(begin)

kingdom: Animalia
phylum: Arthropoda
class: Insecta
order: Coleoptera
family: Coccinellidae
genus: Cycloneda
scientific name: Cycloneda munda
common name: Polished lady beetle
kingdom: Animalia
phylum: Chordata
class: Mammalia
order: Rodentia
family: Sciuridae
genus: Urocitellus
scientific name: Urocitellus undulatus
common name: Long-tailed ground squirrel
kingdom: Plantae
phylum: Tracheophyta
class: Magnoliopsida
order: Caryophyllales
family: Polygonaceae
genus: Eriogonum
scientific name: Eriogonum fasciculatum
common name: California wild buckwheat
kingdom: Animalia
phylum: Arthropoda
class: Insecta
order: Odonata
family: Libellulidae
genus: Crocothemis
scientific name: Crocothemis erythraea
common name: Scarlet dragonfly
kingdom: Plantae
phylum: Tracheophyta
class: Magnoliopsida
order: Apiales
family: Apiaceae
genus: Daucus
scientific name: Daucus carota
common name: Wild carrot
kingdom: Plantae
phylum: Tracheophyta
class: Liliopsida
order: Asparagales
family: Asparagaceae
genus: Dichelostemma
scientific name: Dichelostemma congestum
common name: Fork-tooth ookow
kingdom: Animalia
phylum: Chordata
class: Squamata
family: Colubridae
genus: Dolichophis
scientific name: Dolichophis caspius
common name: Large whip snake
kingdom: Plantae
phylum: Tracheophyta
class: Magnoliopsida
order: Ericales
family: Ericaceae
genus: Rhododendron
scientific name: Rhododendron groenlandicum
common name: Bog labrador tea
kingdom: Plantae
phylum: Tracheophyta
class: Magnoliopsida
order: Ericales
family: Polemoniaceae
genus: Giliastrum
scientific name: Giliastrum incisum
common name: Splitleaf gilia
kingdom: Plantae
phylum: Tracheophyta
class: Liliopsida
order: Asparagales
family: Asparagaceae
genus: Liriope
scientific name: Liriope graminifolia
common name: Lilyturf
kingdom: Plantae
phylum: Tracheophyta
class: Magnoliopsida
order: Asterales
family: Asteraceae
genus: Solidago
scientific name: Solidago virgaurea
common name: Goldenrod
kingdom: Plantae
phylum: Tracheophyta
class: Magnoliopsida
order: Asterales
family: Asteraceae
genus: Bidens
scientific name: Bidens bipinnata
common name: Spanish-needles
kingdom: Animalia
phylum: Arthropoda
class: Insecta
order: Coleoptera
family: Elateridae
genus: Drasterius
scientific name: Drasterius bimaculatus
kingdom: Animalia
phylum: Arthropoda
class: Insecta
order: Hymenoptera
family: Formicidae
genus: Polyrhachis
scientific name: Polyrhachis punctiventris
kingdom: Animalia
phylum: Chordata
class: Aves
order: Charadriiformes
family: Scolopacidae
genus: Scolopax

(end)

§ Exercise goal
Turn every line of the listing above into a single numbered list, leaving out any blank lines.

§ Expected answer
1. kingdom: Animalia
2. phylum: Arthropoda
3. class: Insecta
4. order: Coleoptera
5. family: Coccinellidae
6. genus: Cycloneda
7. scientific name: Cycloneda munda
8. common name: Polished lady beetle
9. kingdom: Animalia
10. phylum: Chordata
11. class: Mammalia
12. order: Rodentia
13. family: Sciuridae
14. genus: Urocitellus
15. scientific name: Urocitellus undulatus
16. common name: Long-tailed ground squirrel
17. kingdom: Plantae
18. phylum: Tracheophyta
19. class: Magnoliopsida
20. order: Caryophyllales
21. family: Polygonaceae
22. genus: Eriogonum
23. scientific name: Eriogonum fasciculatum
24. common name: California wild buckwheat
25. kingdom: Animalia
26. phylum: Arthropoda
27. class: Insecta
28. order: Odonata
29. family: Libellulidae
30. genus: Crocothemis
31. scientific name: Crocothemis erythraea
32. common name: Scarlet dragonfly
33. kingdom: Plantae
34. phylum: Tracheophyta
35. class: Magnoliopsida
36. order: Apiales
37. family: Apiaceae
38. genus: Daucus
39. scientific name: Daucus carota
40. common name: Wild carrot
41. kingdom: Plantae
42. phylum: Tracheophyta
43. class: Liliopsida
44. order: Asparagales
45. family: Asparagaceae
46. genus: Dichelostemma
47. scientific name: Dichelostemma congestum
48. common name: Fork-tooth ookow
49. kingdom: Animalia
50. phylum: Chordata
51. class: Squamata
52. family: Colubridae
53. genus: Dolichophis
54. scientific name: Dolichophis caspius
55. common name: Large whip snake
56. kingdom: Plantae
57. phylum: Tracheophyta
58. class: Magnoliopsida
59. order: Ericales
60. family: Ericaceae
61. genus: Rhododendron
62. scientific name: Rhododendron groenlandicum
63. common name: Bog labrador tea
64. kingdom: Plantae
65. phylum: Tracheophyta
66. class: Magnoliopsida
67. order: Ericales
68. family: Polemoniaceae
69. genus: Giliastrum
70. scientific name: Giliastrum incisum
71. common name: Splitleaf gilia
72. kingdom: Plantae
73. phylum: Tracheophyta
74. class: Liliopsida
75. order: Asparagales
76. family: Asparagaceae
77. genus: Liriope
78. scientific name: Liriope graminifolia
79. common name: Lilyturf
80. kingdom: Plantae
81. phylum: Tracheophyta
82. class: Magnoliopsida
83. order: Asterales
84. family: Asteraceae
85. genus: Solidago
86. scientific name: Solidago virgaurea
87. common name: Goldenrod
88. kingdom: Plantae
89. phylum: Tracheophyta
90. class: Magnoliopsida
91. order: Asterales
92. family: Asteraceae
93. genus: Bidens
94. scientific name: Bidens bipinnata
95. common name: Spanish-needles
96. kingdom: Animalia
97. phylum: Arthropoda
98. class: Insecta
99. order: Coleoptera
100. family: Elateridae
101. genus: Drasterius
102. scientific name: Drasterius bimaculatus
103. kingdom: Animalia
104. phylum: Arthropoda
105. class: Insecta
106. order: Hymenoptera
107. family: Formicidae
108. genus: Polyrhachis
109. scientific name: Polyrhachis punctiventris
110. kingdom: Animalia
111. phylum: Chordata
112. class: Aves
113. order: Charadriiformes
114. family: Scolopacidae
115. genus: Scolopax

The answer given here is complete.